C'est à Londres que François René de Chateaubriand apprend la mort de Jean Baptiste Auguste de Chateaubriand, son frère, d'Aline Thérèse Le Peletier de Rosanbo, sa belle-sœur, de Louis Le Peletier de Rosanbo, ex-président à mortier, père de Thérèse Aline, de Marguerite Thérèse de Lamoignon de Malesherbes, fille de Chrétien Guillaume de Lamoignon de Malesherbes, épouse de Louis Le Peletier de Rosanbo et mère de Thérèse Aline, tous guillotinés le 22 avril 1794.

François René de Chateaubriand entreprend alors la rédaction de son premier livre, L’Essai historique, politique et moral, sur les révolutions anciennes et modernes, considérées dans leurs rapports avec la révolution françoise. Publié à Londres le 18 mars 1797 et « dédié à tous les partis », l'ouvrage passe d'abord inaperçu. Il ne connaîtra un début de fortune critique qu'à partir de 1826, date à laquelle Chateaubriand, devenu entre temps célèbre, en publiera chez l'éditeur Ladvocat une nouvelle version annotée, d'où éclairée par le temps qui a passé.

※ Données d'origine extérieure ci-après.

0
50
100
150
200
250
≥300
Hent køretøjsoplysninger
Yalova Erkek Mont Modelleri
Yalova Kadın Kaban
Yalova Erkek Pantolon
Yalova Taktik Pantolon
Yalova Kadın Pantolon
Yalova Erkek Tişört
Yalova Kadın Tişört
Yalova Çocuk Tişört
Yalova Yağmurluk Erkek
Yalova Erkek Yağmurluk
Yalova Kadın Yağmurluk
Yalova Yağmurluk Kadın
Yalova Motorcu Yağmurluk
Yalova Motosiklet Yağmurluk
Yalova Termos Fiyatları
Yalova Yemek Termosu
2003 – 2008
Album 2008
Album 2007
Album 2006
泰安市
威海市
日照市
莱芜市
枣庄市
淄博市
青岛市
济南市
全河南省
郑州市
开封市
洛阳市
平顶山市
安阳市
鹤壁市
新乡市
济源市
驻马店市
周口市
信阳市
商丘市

Dans son Essai historique, politique et moral, sur les révolutions anciennes et modernes, considérées dans leurs rapports avec la révolution françoise, Chateaubriand évoque, entre autres, la chute de Robespierre à la lumière de celle du général athénien Théramène, vainqueur de la flotte spartiate en 410 av. J.-C. à Cyzique, instigateur en 411 av. J.-C de la prise du pouvoir par les Trente Tyrans, négociateur en 404 av. J.-C de la reddition d’Athènes à la puissance spartiate, traître à la patrie ou conservateur modéré qui craint les dérives de son propre camp ? en tout cas condamné en 404 av. J.-C par son rival Critias à boire la ciguë. En Théramène, Chateaubriand voit une préfiguration de Robespierre, et en Critias, une préfiguration de Marat : « Ce Despote avait tous les vices de ceux qui désolèrent si longtemps la France. Athée par principe, sanguinaire par plaisir, tyran par inclination, Critias renioit, comme Marat, les dieux et les hommes. [...]. Critias disoit, comme Marat, qu’il falloit à tout hasard faire tomber les principales têtes de la ville. Théramènes, avec plus de talens, avoit aussi plus de souplesse. » (7)

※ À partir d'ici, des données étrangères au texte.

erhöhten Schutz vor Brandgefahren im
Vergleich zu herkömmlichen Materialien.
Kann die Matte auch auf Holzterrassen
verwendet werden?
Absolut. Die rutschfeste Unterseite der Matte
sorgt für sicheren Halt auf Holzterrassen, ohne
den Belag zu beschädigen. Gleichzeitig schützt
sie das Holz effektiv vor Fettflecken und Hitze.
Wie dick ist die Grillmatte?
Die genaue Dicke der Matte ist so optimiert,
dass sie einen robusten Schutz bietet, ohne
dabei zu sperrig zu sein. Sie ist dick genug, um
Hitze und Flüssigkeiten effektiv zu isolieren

Accusation de Théramènes, son Discours & celui de Critias. Accusation de Robespierre. Extrait du chapitre V de l'Essai historique, politique et moral, sur les révolutions anciennes et modernes, considérées dans leurs rapports avec la révolution françoise.

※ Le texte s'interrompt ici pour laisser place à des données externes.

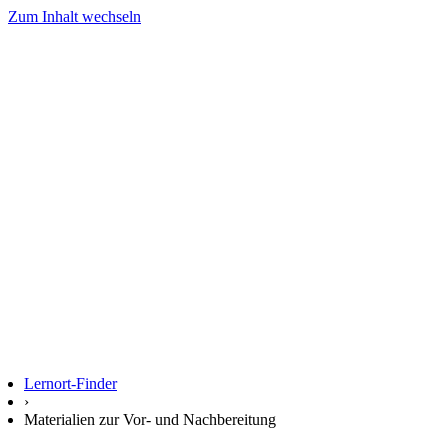
Zum Inhalt wechseln
Lernort-Finder
›
Materialien zur Vor- und Nachbereitung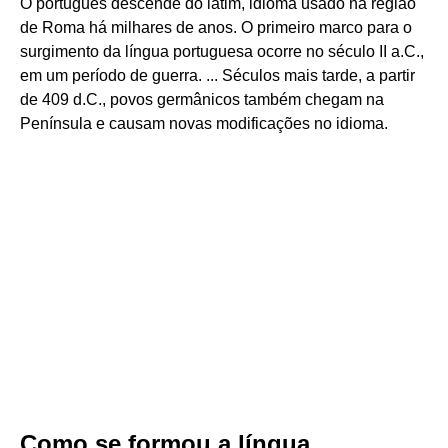
O português descende do latim, idioma usado na região
de Roma há milhares de anos. O primeiro marco para o
surgimento da língua portuguesa ocorre no século II a.C.,
em um período de guerra. ... Séculos mais tarde, a partir
de 409 d.C., povos germânicos também chegam na
Península e causam novas modificações no idioma.
Como se formou a língua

« Une des époques les plus mémorables de notre révolution est sans doute celle de la chute de Robespierre. Ce tyran, auquel il ne restoit plus qu'un degré à franchir pour s'asseoir sur le trône, résolut d'abattre la tête du modéré Tallien, de même que Critias s'étoit défait de Théramènes. Il reparut à la Convention après une longue absence. On auroit dit que le froid de la tombe colloit déjà la langue du misérable à son palais ; obscur, embarrassé, confus, il sembla parler du fond d'un sépulchre. Une autre circonstance non moins remarquable, c'est que son discours dont on avait ordonné l'impression par la plus indigne des flatteries, n'étoit pas encore sorti de la presse, que déjà l'homme tout puissant qui l'avoit prononcé avoit péri du dernier supplice. Ô Altitudo (8) !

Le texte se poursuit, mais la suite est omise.